Directions
Give the lines below again, exactly as they stand, and leave out the images.

Given entries

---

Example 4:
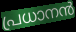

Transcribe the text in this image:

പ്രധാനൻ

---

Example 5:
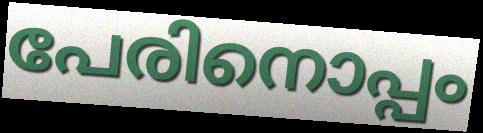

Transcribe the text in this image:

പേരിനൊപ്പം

Task solution
---

Example 4:

Transcribe the text in this image:

പ്രധാനൻ

---

Example 5:

Transcribe the text in this image:

പേരിനൊപ്പം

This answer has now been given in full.